'''

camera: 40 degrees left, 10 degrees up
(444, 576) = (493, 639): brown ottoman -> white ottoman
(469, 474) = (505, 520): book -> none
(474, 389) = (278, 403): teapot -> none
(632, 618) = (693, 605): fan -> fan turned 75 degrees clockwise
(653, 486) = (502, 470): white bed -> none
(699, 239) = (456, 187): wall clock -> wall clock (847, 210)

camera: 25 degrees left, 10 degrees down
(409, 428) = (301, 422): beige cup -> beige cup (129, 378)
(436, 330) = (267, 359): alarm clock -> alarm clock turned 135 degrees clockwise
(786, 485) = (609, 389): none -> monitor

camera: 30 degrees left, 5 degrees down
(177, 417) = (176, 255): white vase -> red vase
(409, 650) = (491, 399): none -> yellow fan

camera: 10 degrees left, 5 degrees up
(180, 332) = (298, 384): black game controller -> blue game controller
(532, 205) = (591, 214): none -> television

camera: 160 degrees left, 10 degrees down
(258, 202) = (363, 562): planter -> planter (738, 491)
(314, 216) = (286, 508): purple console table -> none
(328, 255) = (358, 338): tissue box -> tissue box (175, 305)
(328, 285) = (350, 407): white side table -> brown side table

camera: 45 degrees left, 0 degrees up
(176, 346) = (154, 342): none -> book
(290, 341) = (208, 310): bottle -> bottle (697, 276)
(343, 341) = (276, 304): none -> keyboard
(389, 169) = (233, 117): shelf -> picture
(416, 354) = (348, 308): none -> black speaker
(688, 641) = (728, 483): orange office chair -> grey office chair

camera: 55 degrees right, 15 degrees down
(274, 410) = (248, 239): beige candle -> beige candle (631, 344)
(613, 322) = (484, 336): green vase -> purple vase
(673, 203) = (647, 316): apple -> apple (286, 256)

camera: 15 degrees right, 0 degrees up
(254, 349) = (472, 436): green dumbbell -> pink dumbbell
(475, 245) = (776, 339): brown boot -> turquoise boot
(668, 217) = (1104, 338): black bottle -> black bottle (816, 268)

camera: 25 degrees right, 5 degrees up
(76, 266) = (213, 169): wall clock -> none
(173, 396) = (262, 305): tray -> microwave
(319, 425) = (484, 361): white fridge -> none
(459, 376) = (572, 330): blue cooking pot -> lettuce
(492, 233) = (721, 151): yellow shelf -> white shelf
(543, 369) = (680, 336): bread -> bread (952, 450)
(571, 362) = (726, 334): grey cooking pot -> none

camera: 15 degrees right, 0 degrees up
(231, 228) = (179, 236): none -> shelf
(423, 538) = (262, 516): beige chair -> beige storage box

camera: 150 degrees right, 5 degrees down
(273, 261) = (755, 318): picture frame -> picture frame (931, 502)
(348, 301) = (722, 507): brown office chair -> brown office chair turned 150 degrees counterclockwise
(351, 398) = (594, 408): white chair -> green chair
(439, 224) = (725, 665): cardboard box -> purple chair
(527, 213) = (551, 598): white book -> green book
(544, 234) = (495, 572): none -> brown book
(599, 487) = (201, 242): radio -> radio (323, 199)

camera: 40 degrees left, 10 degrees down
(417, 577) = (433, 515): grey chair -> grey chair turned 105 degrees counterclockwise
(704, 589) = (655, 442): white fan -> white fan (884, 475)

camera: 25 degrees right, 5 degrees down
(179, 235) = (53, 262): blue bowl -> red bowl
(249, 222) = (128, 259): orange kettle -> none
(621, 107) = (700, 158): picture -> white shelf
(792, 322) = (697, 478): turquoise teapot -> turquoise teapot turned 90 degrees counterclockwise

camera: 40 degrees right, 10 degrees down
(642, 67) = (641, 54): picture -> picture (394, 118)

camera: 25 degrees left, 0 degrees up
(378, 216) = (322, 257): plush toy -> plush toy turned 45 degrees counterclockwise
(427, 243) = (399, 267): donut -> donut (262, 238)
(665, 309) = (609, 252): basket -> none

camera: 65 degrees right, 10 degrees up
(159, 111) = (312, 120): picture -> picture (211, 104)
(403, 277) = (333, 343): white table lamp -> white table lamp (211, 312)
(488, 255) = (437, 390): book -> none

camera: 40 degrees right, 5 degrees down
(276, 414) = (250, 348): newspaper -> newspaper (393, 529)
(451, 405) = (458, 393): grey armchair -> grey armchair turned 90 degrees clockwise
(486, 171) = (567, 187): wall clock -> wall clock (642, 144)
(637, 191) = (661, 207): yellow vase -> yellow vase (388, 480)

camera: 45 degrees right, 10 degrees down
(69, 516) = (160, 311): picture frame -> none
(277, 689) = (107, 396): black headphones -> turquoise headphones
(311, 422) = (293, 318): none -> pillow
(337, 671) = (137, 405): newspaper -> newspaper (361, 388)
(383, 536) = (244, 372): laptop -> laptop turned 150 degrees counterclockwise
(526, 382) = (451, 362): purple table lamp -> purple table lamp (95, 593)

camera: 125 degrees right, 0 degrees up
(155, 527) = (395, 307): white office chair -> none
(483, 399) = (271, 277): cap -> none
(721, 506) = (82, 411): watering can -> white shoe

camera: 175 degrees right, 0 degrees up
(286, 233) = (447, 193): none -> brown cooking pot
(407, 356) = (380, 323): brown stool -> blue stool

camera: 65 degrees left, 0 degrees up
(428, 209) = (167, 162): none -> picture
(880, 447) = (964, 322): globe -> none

'''

● Task directions:
Answer with the number alone: how many lines in the records include the word "lamp"?

● Finished exercise:
2